A faithful copy of the entries is required, with no images in it.

TASK INPUT
+===+

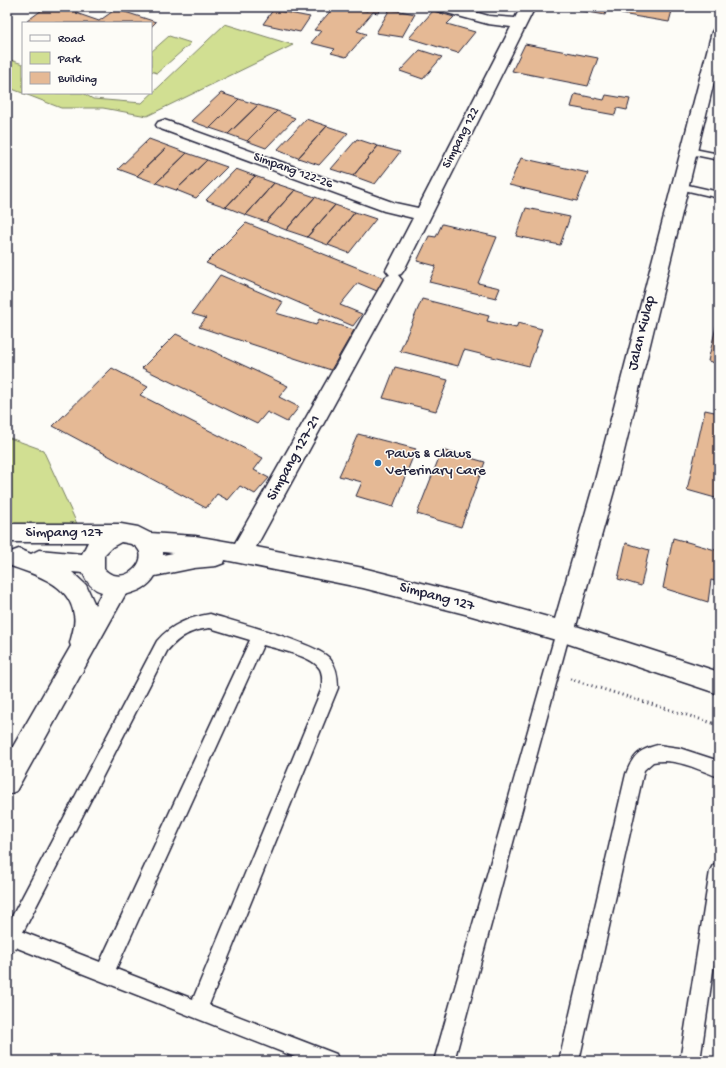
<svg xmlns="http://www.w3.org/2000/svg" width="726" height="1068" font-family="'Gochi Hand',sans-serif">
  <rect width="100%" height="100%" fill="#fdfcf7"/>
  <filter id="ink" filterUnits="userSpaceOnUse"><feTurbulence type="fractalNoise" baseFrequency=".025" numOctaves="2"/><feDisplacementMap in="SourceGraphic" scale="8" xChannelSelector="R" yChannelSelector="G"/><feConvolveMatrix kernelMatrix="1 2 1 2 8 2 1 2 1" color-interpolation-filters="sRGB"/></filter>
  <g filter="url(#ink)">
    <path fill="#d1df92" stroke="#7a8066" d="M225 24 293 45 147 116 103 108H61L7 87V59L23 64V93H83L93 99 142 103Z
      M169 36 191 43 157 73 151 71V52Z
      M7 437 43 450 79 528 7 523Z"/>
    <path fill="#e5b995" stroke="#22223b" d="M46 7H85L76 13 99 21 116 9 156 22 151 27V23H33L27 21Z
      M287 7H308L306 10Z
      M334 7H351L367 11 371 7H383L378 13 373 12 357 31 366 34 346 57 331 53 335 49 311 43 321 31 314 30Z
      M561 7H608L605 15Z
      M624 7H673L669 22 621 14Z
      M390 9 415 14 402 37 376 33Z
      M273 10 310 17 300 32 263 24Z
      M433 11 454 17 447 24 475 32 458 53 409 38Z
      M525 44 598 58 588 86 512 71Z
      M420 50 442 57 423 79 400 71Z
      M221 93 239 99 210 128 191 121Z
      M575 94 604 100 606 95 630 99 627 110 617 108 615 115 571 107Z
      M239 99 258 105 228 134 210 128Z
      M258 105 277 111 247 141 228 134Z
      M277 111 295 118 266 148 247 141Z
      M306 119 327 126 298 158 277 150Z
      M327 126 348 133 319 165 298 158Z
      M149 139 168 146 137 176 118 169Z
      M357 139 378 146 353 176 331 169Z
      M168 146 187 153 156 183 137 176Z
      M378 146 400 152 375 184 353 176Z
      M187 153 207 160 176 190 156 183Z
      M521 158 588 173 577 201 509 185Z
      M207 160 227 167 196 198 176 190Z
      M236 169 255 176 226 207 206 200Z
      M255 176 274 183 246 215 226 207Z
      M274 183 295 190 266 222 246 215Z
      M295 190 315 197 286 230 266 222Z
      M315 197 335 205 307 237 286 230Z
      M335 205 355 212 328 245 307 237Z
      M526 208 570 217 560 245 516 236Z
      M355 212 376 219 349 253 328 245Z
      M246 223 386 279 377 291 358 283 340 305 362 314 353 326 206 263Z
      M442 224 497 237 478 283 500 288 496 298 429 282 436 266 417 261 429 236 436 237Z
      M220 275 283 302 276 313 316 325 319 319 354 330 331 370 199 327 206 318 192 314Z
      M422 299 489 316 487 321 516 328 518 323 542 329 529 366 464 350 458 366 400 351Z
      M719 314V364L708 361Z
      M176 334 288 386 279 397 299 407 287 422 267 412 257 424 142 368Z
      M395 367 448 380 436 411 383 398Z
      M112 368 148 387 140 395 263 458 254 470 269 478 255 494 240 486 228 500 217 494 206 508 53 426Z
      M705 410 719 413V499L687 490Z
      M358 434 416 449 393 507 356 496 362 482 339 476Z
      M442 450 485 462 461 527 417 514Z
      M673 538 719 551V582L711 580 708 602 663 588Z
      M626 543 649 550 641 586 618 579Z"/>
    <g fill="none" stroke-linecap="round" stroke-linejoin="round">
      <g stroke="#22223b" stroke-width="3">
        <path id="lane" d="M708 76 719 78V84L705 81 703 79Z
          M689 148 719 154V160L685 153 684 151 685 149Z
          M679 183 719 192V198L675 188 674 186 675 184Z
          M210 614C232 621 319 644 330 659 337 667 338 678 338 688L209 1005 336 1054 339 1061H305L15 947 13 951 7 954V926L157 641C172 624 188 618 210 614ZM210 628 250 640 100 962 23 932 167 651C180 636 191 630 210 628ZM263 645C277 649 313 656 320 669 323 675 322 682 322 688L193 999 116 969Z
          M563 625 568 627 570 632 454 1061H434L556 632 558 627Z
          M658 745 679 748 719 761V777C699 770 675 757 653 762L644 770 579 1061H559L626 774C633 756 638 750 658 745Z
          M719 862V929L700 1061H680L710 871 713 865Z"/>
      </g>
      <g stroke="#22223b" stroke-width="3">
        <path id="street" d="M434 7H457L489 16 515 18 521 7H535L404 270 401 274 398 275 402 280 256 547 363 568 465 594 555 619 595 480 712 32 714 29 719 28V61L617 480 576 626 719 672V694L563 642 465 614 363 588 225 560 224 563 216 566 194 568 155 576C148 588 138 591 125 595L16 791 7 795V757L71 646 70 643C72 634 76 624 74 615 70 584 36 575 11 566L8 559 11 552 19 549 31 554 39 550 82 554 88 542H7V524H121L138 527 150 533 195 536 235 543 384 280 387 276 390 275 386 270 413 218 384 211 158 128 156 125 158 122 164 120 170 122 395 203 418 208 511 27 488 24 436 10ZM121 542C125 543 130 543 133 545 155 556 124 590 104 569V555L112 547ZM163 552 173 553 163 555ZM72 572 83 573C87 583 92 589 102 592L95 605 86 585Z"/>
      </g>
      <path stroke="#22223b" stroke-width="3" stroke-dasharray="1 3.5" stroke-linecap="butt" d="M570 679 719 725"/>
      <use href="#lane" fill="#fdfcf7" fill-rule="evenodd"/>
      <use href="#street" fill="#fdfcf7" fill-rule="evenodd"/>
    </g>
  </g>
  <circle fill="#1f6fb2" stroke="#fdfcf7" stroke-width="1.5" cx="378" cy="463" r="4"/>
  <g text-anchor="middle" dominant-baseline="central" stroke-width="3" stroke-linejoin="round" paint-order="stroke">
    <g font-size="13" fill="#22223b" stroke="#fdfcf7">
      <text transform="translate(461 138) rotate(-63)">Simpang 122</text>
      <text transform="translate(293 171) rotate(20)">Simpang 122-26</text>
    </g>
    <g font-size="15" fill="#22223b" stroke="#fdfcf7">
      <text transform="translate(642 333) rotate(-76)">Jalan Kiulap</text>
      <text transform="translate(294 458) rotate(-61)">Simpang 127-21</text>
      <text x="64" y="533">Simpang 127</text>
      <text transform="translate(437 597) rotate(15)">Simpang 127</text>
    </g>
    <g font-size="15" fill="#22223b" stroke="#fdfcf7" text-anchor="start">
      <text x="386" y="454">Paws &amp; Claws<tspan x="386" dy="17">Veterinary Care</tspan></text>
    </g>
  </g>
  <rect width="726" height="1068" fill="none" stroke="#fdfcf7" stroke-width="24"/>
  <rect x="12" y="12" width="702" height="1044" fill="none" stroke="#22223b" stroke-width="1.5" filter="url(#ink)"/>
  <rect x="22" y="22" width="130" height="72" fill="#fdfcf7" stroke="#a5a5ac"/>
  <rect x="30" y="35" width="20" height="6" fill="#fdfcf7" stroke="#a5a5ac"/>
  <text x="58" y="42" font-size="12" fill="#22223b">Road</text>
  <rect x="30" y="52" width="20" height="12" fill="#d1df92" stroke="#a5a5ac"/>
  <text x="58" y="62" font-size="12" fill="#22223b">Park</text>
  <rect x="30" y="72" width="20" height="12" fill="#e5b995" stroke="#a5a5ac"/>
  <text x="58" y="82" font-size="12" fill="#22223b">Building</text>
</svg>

+===+

SOLUTION
<svg xmlns="http://www.w3.org/2000/svg" width="726" height="1068" font-family="'Gochi Hand',sans-serif">
  <rect width="100%" height="100%" fill="#fdfcf7"/>
  <filter id="ink" filterUnits="userSpaceOnUse"><feTurbulence type="fractalNoise" baseFrequency=".025" numOctaves="2"/><feDisplacementMap in="SourceGraphic" scale="8" xChannelSelector="R" yChannelSelector="G"/><feConvolveMatrix kernelMatrix="1 2 1 2 8 2 1 2 1" color-interpolation-filters="sRGB"/></filter>
  <g filter="url(#ink)">
    <path fill="#d1df92" stroke="#7a8066" d="M225 24 293 45 147 116 103 108H61L7 87V59L23 64V93H83L93 99 142 103Z
      M169 36 191 43 157 73 151 71V52Z
      M7 437 43 450 79 528 7 523Z"/>
    <path fill="#e5b995" stroke="#22223b" d="M46 7H85L76 13 99 21 116 9 156 22 151 27V23H33L27 21Z
      M287 7H308L306 10Z
      M334 7H351L367 11 371 7H383L378 13 373 12 357 31 366 34 346 57 331 53 335 49 311 43 321 31 314 30Z
      M561 7H608L605 15Z
      M624 7H673L669 22 621 14Z
      M390 9 415 14 402 37 376 33Z
      M273 10 310 17 300 32 263 24Z
      M433 11 454 17 447 24 475 32 458 53 409 38Z
      M525 44 598 58 588 86 512 71Z
      M420 50 442 57 423 79 400 71Z
      M221 93 239 99 210 128 191 121Z
      M575 94 604 100 606 95 630 99 627 110 617 108 615 115 571 107Z
      M239 99 258 105 228 134 210 128Z
      M258 105 277 111 247 141 228 134Z
      M277 111 295 118 266 148 247 141Z
      M306 119 327 126 298 158 277 150Z
      M327 126 348 133 319 165 298 158Z
      M149 139 168 146 137 176 118 169Z
      M357 139 378 146 353 176 331 169Z
      M168 146 187 153 156 183 137 176Z
      M378 146 400 152 375 184 353 176Z
      M187 153 207 160 176 190 156 183Z
      M521 158 588 173 577 201 509 185Z
      M207 160 227 167 196 198 176 190Z
      M236 169 255 176 226 207 206 200Z
      M255 176 274 183 246 215 226 207Z
      M274 183 295 190 266 222 246 215Z
      M295 190 315 197 286 230 266 222Z
      M315 197 335 205 307 237 286 230Z
      M335 205 355 212 328 245 307 237Z
      M526 208 570 217 560 245 516 236Z
      M355 212 376 219 349 253 328 245Z
      M246 223 386 279 377 291 358 283 340 305 362 314 353 326 206 263Z
      M442 224 497 237 478 283 500 288 496 298 429 282 436 266 417 261 429 236 436 237Z
      M220 275 283 302 276 313 316 325 319 319 354 330 331 370 199 327 206 318 192 314Z
      M422 299 489 316 487 321 516 328 518 323 542 329 529 366 464 350 458 366 400 351Z
      M719 314V364L708 361Z
      M176 334 288 386 279 397 299 407 287 422 267 412 257 424 142 368Z
      M395 367 448 380 436 411 383 398Z
      M112 368 148 387 140 395 263 458 254 470 269 478 255 494 240 486 228 500 217 494 206 508 53 426Z
      M705 410 719 413V499L687 490Z
      M358 434 416 449 393 507 356 496 362 482 339 476Z
      M442 450 485 462 461 527 417 514Z
      M673 538 719 551V582L711 580 708 602 663 588Z
      M626 543 649 550 641 586 618 579Z"/>
    <g fill="none" stroke-linecap="round" stroke-linejoin="round">
      <g stroke="#22223b" stroke-width="3">
        <path id="lane" d="M708 76 719 78V84L705 81 703 79Z
          M689 148 719 154V160L685 153 684 151 685 149Z
          M679 183 719 192V198L675 188 674 186 675 184Z
          M210 614C232 621 319 644 330 659 337 667 338 678 338 688L209 1005 336 1054 339 1061H305L15 947 13 951 7 954V926L157 641C172 624 188 618 210 614ZM210 628 250 640 100 962 23 932 167 651C180 636 191 630 210 628ZM263 645C277 649 313 656 320 669 323 675 322 682 322 688L193 999 116 969Z
          M563 625 568 627 570 632 454 1061H434L556 632 558 627Z
          M658 745 679 748 719 761V777C699 770 675 757 653 762L644 770 579 1061H559L626 774C633 756 638 750 658 745Z
          M719 862V929L700 1061H680L710 871 713 865Z"/>
      </g>
      <g stroke="#22223b" stroke-width="3">
        <path id="street" d="M434 7H457L489 16 515 18 521 7H535L404 270 401 274 398 275 402 280 256 547 363 568 465 594 555 619 595 480 712 32 714 29 719 28V61L617 480 576 626 719 672V694L563 642 465 614 363 588 225 560 224 563 216 566 194 568 155 576C148 588 138 591 125 595L16 791 7 795V757L71 646 70 643C72 634 76 624 74 615 70 584 36 575 11 566L8 559 11 552 19 549 31 554 39 550 82 554 88 542H7V524H121L138 527 150 533 195 536 235 543 384 280 387 276 390 275 386 270 413 218 384 211 158 128 156 125 158 122 164 120 170 122 395 203 418 208 511 27 488 24 436 10ZM121 542C125 543 130 543 133 545 155 556 124 590 104 569V555L112 547ZM163 552 173 553 163 555ZM72 572 83 573C87 583 92 589 102 592L95 605 86 585Z"/>
      </g>
      <path stroke="#22223b" stroke-width="3" stroke-dasharray="1 3.5" stroke-linecap="butt" d="M570 679 719 725"/>
      <use href="#lane" fill="#fdfcf7" fill-rule="evenodd"/>
      <use href="#street" fill="#fdfcf7" fill-rule="evenodd"/>
    </g>
  </g>
  <circle fill="#1f6fb2" stroke="#fdfcf7" stroke-width="1.5" cx="378" cy="463" r="4"/>
  <g text-anchor="middle" dominant-baseline="central" stroke-width="3" stroke-linejoin="round" paint-order="stroke">
    <g font-size="13" fill="#22223b" stroke="#fdfcf7">
      <text transform="translate(461 138) rotate(-63)">Simpang 122</text>
      <text transform="translate(293 171) rotate(20)">Simpang 122-26</text>
    </g>
    <g font-size="15" fill="#22223b" stroke="#fdfcf7">
      <text transform="translate(642 333) rotate(-76)">Jalan Kiulap</text>
      <text transform="translate(294 458) rotate(-61)">Simpang 127-21</text>
      <text x="64" y="533">Simpang 127</text>
      <text transform="translate(437 597) rotate(15)">Simpang 127</text>
    </g>
    <g font-size="15" fill="#22223b" stroke="#fdfcf7" text-anchor="start">
      <text x="386" y="454">Paws &amp; Claws<tspan x="386" dy="17">Veterinary Care</tspan></text>
    </g>
  </g>
  <rect width="726" height="1068" fill="none" stroke="#fdfcf7" stroke-width="24"/>
  <rect x="12" y="12" width="702" height="1044" fill="none" stroke="#22223b" stroke-width="1.5" filter="url(#ink)"/>
  <rect x="22" y="22" width="130" height="72" fill="#fdfcf7" stroke="#a5a5ac"/>
  <rect x="30" y="35" width="20" height="6" fill="#fdfcf7" stroke="#a5a5ac"/>
  <text x="58" y="42" font-size="12" fill="#22223b">Road</text>
  <rect x="30" y="52" width="20" height="12" fill="#d1df92" stroke="#a5a5ac"/>
  <text x="58" y="62" font-size="12" fill="#22223b">Park</text>
  <rect x="30" y="72" width="20" height="12" fill="#e5b995" stroke="#a5a5ac"/>
  <text x="58" y="82" font-size="12" fill="#22223b">Building</text>
</svg>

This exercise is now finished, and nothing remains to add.